0

I use the regular matching function re.match(pattern, str) in (Python3.10, windows10), but when the regex pattern is wrong, sometimes a Catastrophic Backtracking occurs. As a result, the program stucks at re.match and cannot continue.

Since I have a lot of regular expressions, I can't change them one by one.

I've tried to limit function execution time, but because I'm a windows platform, all of them don't work.

  • signal (only work in Unix)
  • func_timeout
  • timeout-decorator
  • evenlet

My test function as follow, I have tried the answer in How to limit execution time of a function call?, but doesn't work:

class TimeoutException(Exception):
    def __init__(self, msg=''):
        self.msg = msg


@contextmanager
def time_limit(seconds, msg=''):
    timer = threading.Timer(seconds, lambda: _thread.interrupt_main())
    timer.start()
    try:
        yield
    except KeyboardInterrupt:
        raise TimeoutException("Timed out for operation {}".format(msg))
    finally:
        # if the action ends in specified time, timer is canceled
        timer.cancel()

def my_func():
    astr = "http://www.fapiao.com/dzfp-web/pdf/download?request=6e7JGm38jfjghVrv4ILd-kEn64HcUX4qL4a4qJ4-CHLmqVnenXC692m74H5oxkjgdsYazxcUmfcOH2fAfY1Vw__%5EDadIfJgiEf"
    pattern = "^([hH][tT]{2}[pP]://|[hH][tT]{2}[pP][sS]:)(([A-Za-z0-9-~]+).)+([A-Za-z0-9-~\/])+$"
    reg = re.compile(pattern)
    result = reg.match(astr)
    return result

if __name__ == '__main__':
    try:
        my_func()
    except TimeoutException as e:
        print(e.msg)

So is there any way to:

  • stop re.match when "Catastrophic Backtracking" occurs
  • limit the number/time of regular matching or raise Exception when too much match time
  • or limit the execution time of a function
luckin
  • 27
  • 3
  • similar question: https://stackoverflow.com/questions/47876259/python-regex-catastrophic-backtracking-in-url-handling. but timeout-decorator not solve my problem – luckin Jul 06 '23 at 09:07
  • Have you tried running your regex match in a thread and putting a timeout on it? such as https://stackoverflow.com/questions/35548468/how-to-set-timeout-to-threads – Learning is a mess Jul 06 '23 at 09:07
  • yes, I have tried running in a thread, but still doesn't work.
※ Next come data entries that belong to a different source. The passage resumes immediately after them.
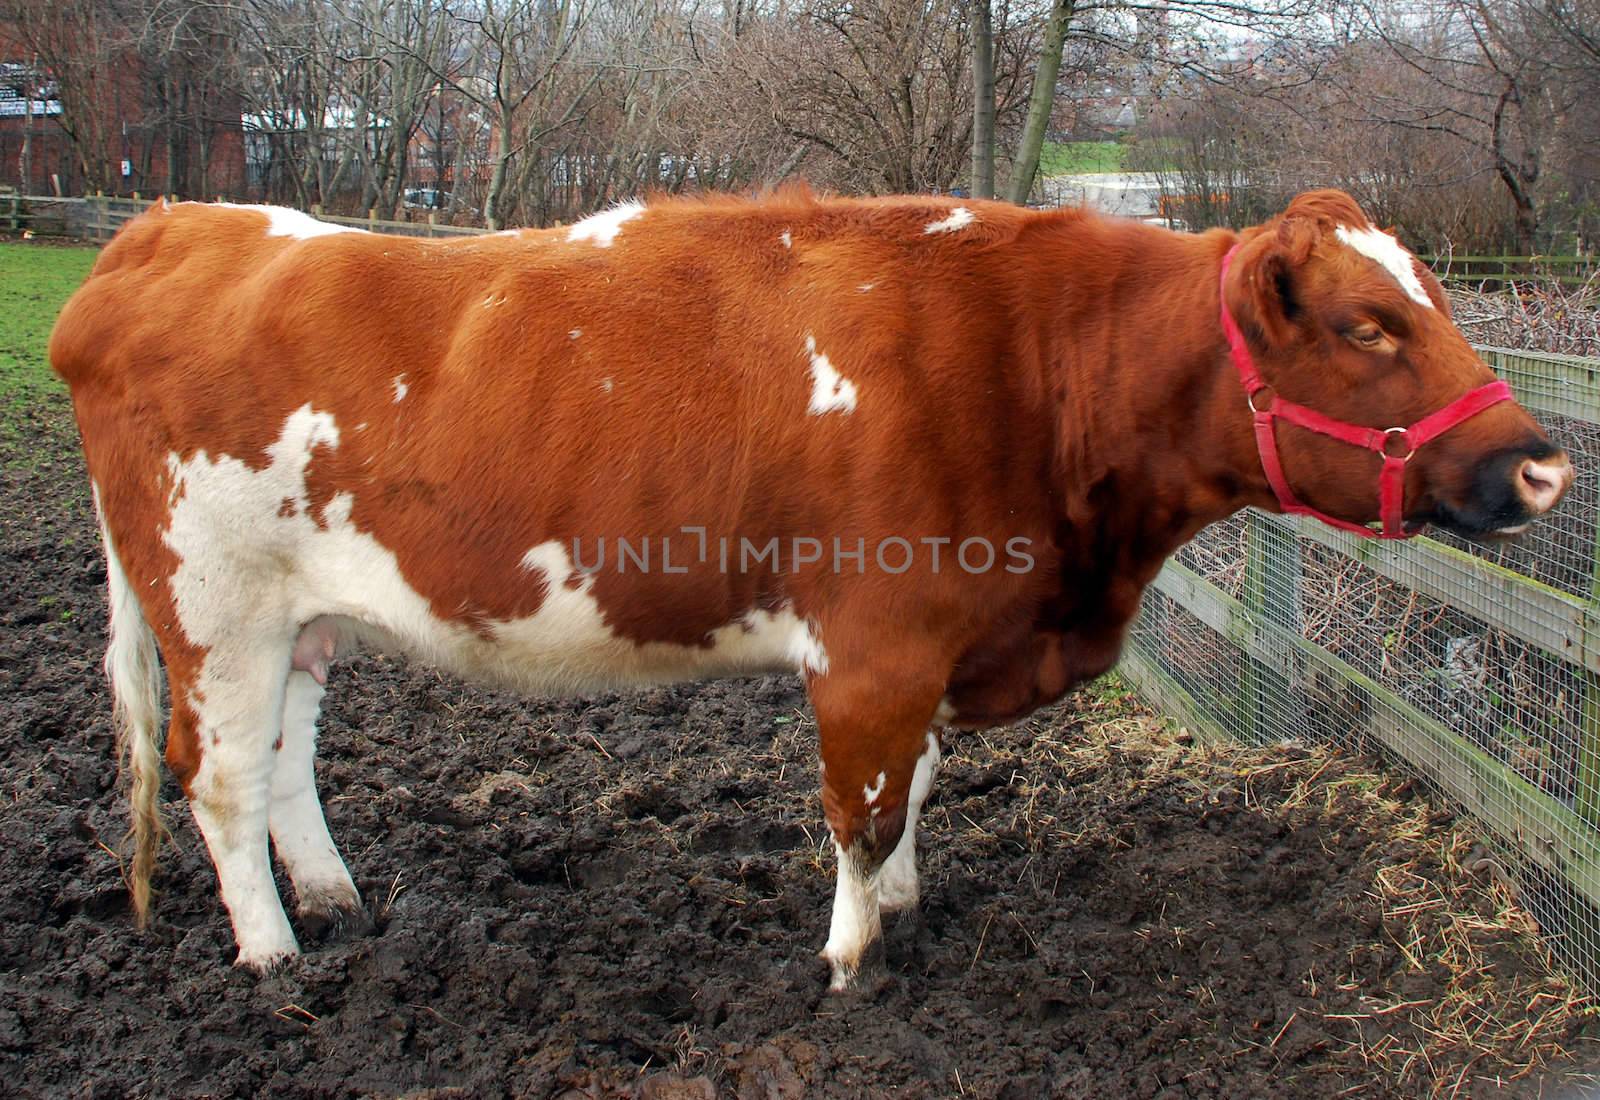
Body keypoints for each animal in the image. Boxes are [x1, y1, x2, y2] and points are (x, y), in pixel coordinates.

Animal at [53, 187, 1574, 991]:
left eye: (1433, 299)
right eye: (1369, 325)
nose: (1545, 461)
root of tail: (173, 226)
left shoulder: (937, 649)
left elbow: (919, 788)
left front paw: (899, 908)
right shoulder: (875, 647)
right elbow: (862, 806)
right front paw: (849, 962)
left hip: (300, 615)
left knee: (285, 756)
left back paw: (336, 901)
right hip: (214, 604)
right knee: (216, 774)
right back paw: (273, 960)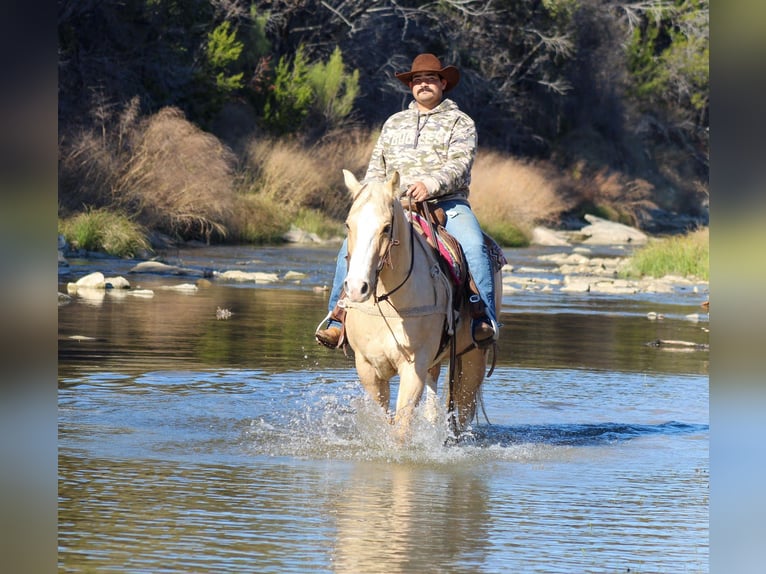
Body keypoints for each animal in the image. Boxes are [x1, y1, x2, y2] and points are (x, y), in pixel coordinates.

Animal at [338, 169, 503, 439]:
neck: (388, 304)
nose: (356, 288)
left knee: (463, 413)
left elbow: (401, 429)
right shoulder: (367, 367)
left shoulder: (413, 368)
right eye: (348, 224)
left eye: (386, 228)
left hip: (474, 358)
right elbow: (385, 420)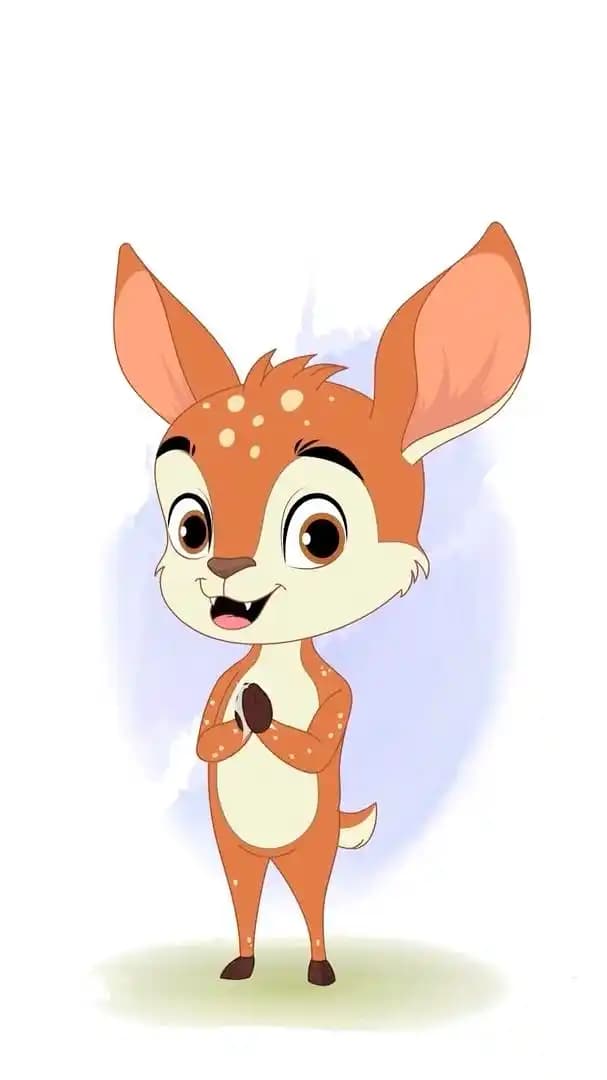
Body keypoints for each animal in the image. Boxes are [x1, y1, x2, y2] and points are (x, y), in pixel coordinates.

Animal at [112, 223, 530, 986]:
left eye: (319, 537)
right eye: (191, 527)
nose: (223, 570)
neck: (278, 660)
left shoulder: (338, 695)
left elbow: (313, 744)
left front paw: (260, 713)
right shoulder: (220, 683)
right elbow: (208, 735)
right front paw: (245, 712)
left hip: (308, 849)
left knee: (310, 901)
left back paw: (317, 969)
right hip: (234, 848)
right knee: (245, 898)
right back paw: (243, 963)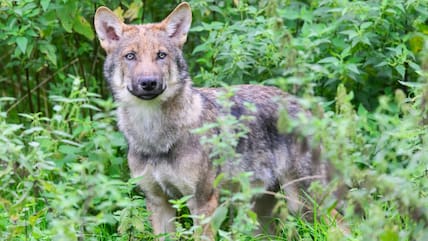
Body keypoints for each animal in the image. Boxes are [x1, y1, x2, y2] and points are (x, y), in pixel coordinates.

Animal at [94, 1, 328, 239]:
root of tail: (302, 105)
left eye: (161, 55)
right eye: (130, 56)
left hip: (305, 205)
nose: (149, 82)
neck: (154, 138)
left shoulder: (202, 202)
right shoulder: (158, 203)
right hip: (262, 217)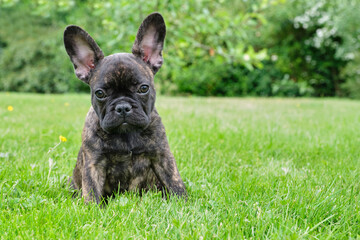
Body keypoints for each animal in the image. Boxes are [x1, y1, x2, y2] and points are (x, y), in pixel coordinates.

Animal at [63, 12, 187, 204]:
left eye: (143, 88)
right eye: (100, 93)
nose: (122, 107)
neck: (127, 135)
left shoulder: (162, 156)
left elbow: (174, 181)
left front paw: (184, 203)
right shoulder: (94, 164)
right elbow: (91, 190)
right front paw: (92, 208)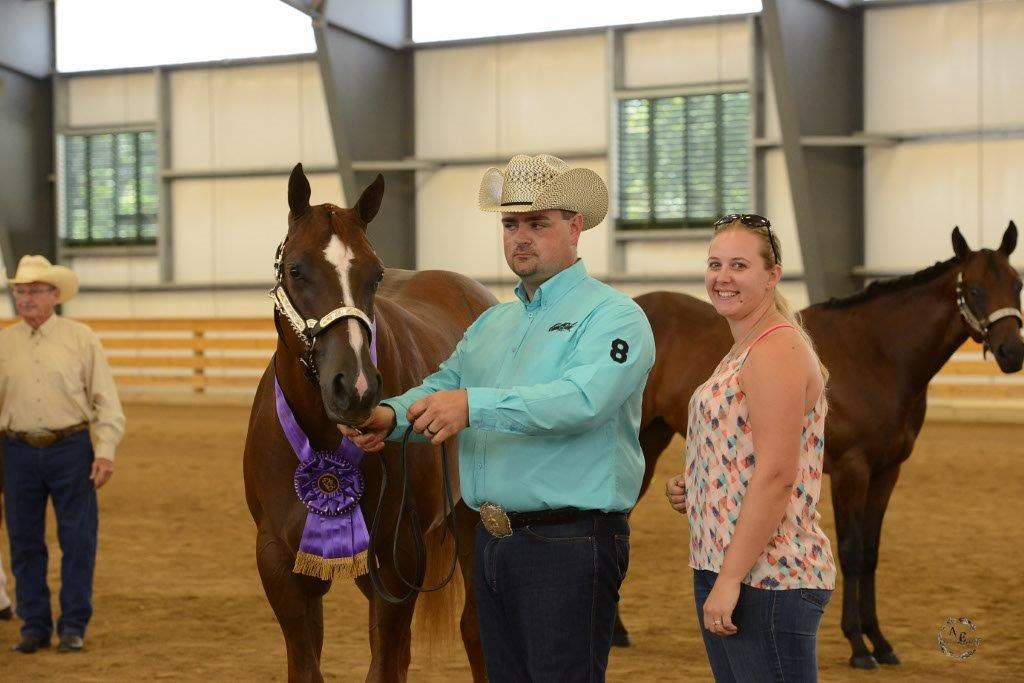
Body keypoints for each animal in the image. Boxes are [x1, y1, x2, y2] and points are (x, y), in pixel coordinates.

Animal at [242, 164, 495, 682]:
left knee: (475, 631)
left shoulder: (398, 563)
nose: (355, 387)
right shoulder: (280, 566)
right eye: (295, 268)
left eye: (375, 274)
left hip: (470, 519)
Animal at [620, 223, 1023, 668]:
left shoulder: (887, 471)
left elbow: (870, 552)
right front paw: (859, 646)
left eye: (1017, 284)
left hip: (652, 438)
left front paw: (881, 642)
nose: (1012, 353)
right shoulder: (852, 469)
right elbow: (850, 551)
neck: (878, 354)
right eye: (975, 290)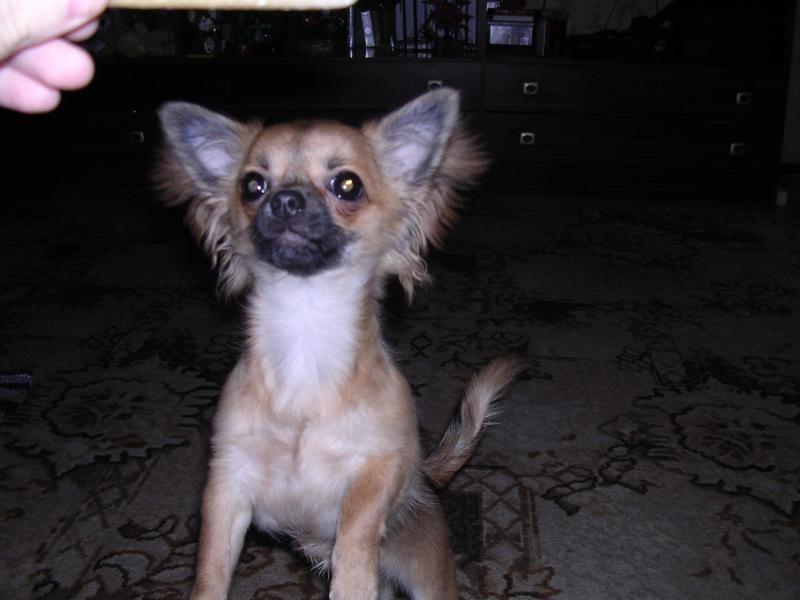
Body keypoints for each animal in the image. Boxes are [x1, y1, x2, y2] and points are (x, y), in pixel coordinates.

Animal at [155, 87, 524, 600]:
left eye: (347, 185)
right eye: (252, 186)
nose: (286, 201)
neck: (306, 338)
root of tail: (428, 481)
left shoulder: (382, 464)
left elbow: (356, 521)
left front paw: (349, 578)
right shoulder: (227, 482)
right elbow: (210, 565)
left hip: (430, 578)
But I don't know if I'm using thread correctly, – luckin Jul 06 '23 at 09:26
  • please share your code – Learning is a mess Jul 06 '23 at 09:31
  • Srroy, I'm new to stackoverflow. I have updated my code in the question. please help to check it. thanks! – luckin Jul 07 '23 at 01:30
  • Update:The top answer below this question https://stackoverflow.com/questions/28507359/limit-function-execution-in-python solve my problem. – luckin Jul 07 '23 at 07:06

1 Answers1

0

I know that I can start a child process and terminate it if it hasn't completed within a certain amount of time. The result from the "worker" function, my_func, must now be passed via a managed queue instance:

def my_func(result_queue):
    import re

    astr = "http://www.fapiao.com/dzfp-web/pdf/download?request=6e7JGm38jfjghVrv4ILd-kEn64HcUX4qL4a4qJ4-CHLmqVnenXC692m74H5oxkjgdsYazxcUmfcOH2fAfY1Vw__%5EDadIfJgiEf"
    pattern = "^([hH][tT]{2}[pP]://|[hH][tT]{2}[pP][sS]:)(([A-Za-z0-9-~]+).)+([A-Za-z0-9-~\/])+$"
    reg = re.compile(pattern)
    result = reg.match(astr)
    # Cannot pickle a match object, so we must send back this:
    result_queue.put(
        {
            'span': result.span(),
            'group0': result[0],
            'groups': result.groups()
        }
    )

if __name__ == '__main__':
    from multiprocessing import Process, Manager

    with Manager() as manager:
        result_queue = manager.Queue()
        p = Process(target=my_func, args=(result_queue,))
        p.start()
        p.join(1) # Allow up to 1 second for process to complete
        if p.exitcode is None:
            # The process has not completed. So kill the process:
            print('killing process')
            p.terminate()
        else:
            # The process has completed. So get the result:
            result = result_queue.get()
            print(result)
            p.join() # This should return immediately since the process has completed.
Booboo
  • 38,656
  • 3
  • 37
  • 60